I want people to be happy. 

In my leadership class on a Thursday afternoon in this early semester, we were asked: “What is something in your life that is most important to you and why?” 

We were supposed to discuss our answers with our small group that we will be working with for the entire semester. Most people would answer this question with specific people, like their parents, siblings, extended family, friends, etc. Or some would name their most prized possession. 

However, I did not answer this question with a specific person or object. One of my main goals in life is to make other people happy, and that is truly one of the most important things to me.  

I feel as though this world is filled with so much unnecessary negativity and violence. There are people out there who think it is acceptable to degrade another human being behind their backs based on their appearance, their mannerisms, the extracurricular activities they may be involved in, who they choose to be friends with, or what sport they play. 

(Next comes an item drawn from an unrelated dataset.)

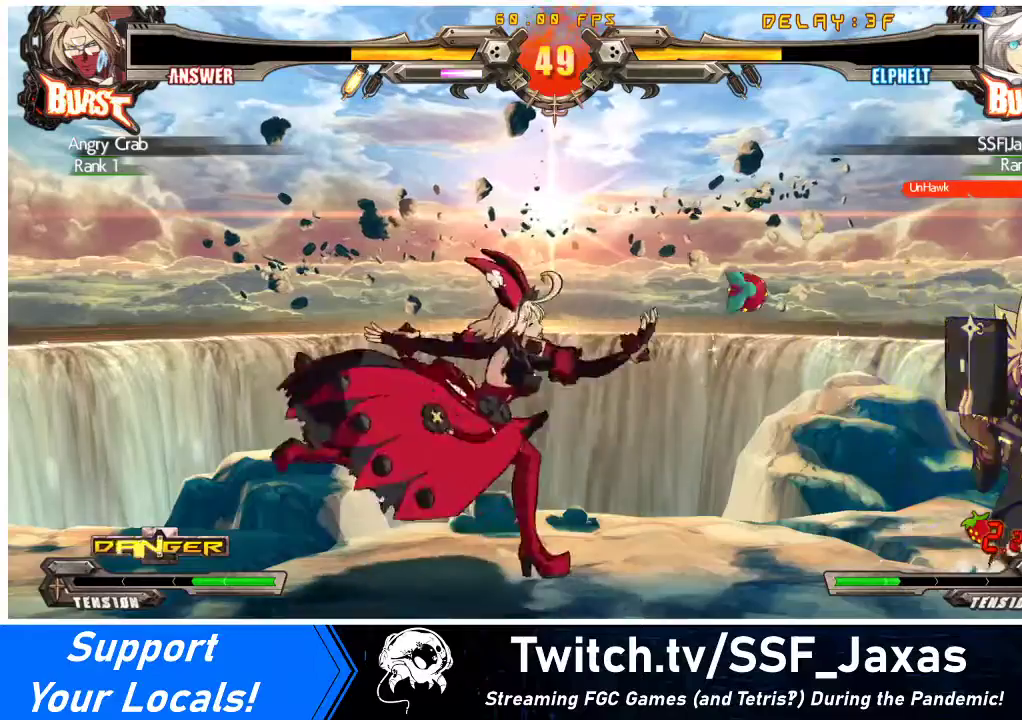
{"buttons": ["TRIANGLE"], "events": [[200, "DPAD_RIGHT", "down"], [267, "DPAD_RIGHT", "up"], [333, "DPAD_RIGHT", "down"], [467, "DPAD_RIGHT", "up"], [500, "TRIANGLE", "down"]]}
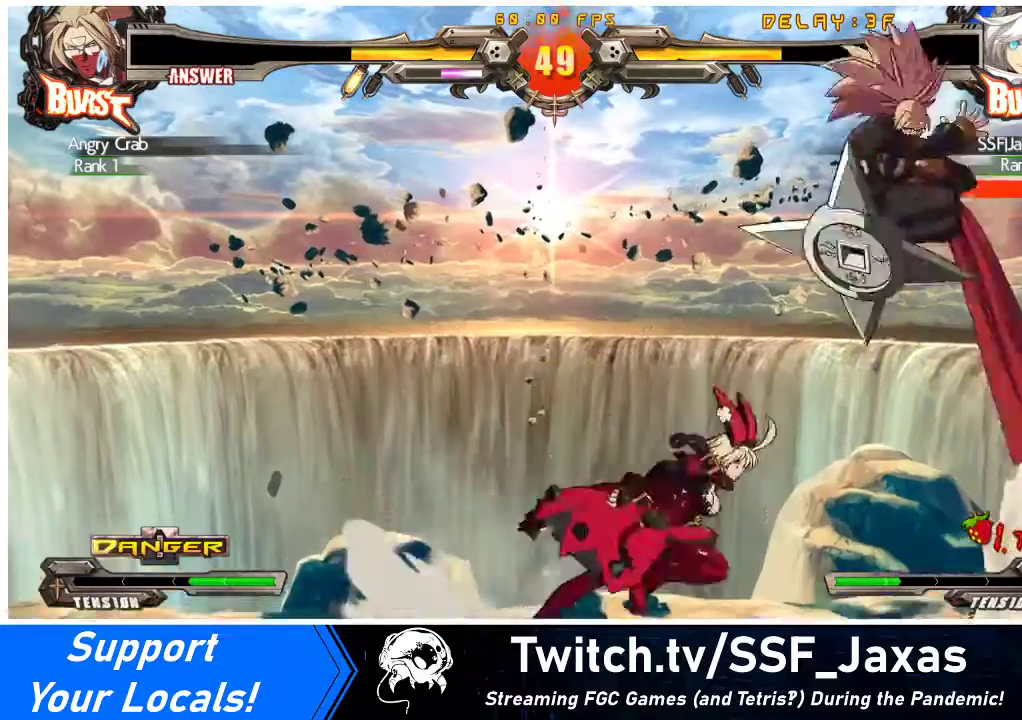
{"buttons": [], "events": [[133, "TRIANGLE", "up"], [167, "DPAD_LEFT", "down"], [233, "DPAD_UP", "down"], [367, "DPAD_UP", "up"], [400, "DPAD_LEFT", "up"], [400, "TRIANGLE", "down"], [500, "TRIANGLE", "up"]]}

The worst part could be that the person who is being put down can find out all the hateful things being said about them when they are not watching. Sometimes, these words can lead to self-doubt.  

I experience a lot of self-doubt myself. To get out of the dark hole, I like to send texts to my friends just to let them know how much they mean to me or I like to write my friends and family letters because it lifts me up. Handwritten letters are not as common as they used to be, but who doesn’t like to receive letters in the mail? It feels like a breath of fresh air to see a letter in the mail rather than bills that need to be paid.  

Doing kind gestures for other people not only makes the person on the receiving end feel happy, but my soul also gets filled with immense joy. It is so meaningful to do something nice for someone when they least expect it. I get so much satisfaction by the idea of making someone smile because I learn how appreciative they are to receive something nice like that from me. 

By the end of my leadership class, I learned that I am fulfilling my goal of putting happiness into people’s lives. My first year at Wartburg, I had my Inquiry Studies class with one of the members in my small group for leadership. We talked all the time when we had Inquiry Studies together when we were first-year students. As we got busier in our college careers, we lost touch until we were placed in a group together for leadership. 

When I shared to my group members that I aim to make people happy, she made a comment and said, “I always enjoyed going to IS because I knew you were going to be there, and you always made me laugh.” 

Another one of my group members in my leadership class shared something similar, although that person was a stranger to me. Out of my four years at Wartburg, I had not spoken to this person until this year. I have only had four leadership classes with them so far, and they told me, “Just by your little comments here and there and your energy, I was like ‘yeah, I like this girl.”  

It is the little things like that that make me smile. Compliment a stranger. Tell a friend how much they mean to you. Call members of your family. Write a letter. The smallest things have the power to turn someone’s bad day into something good.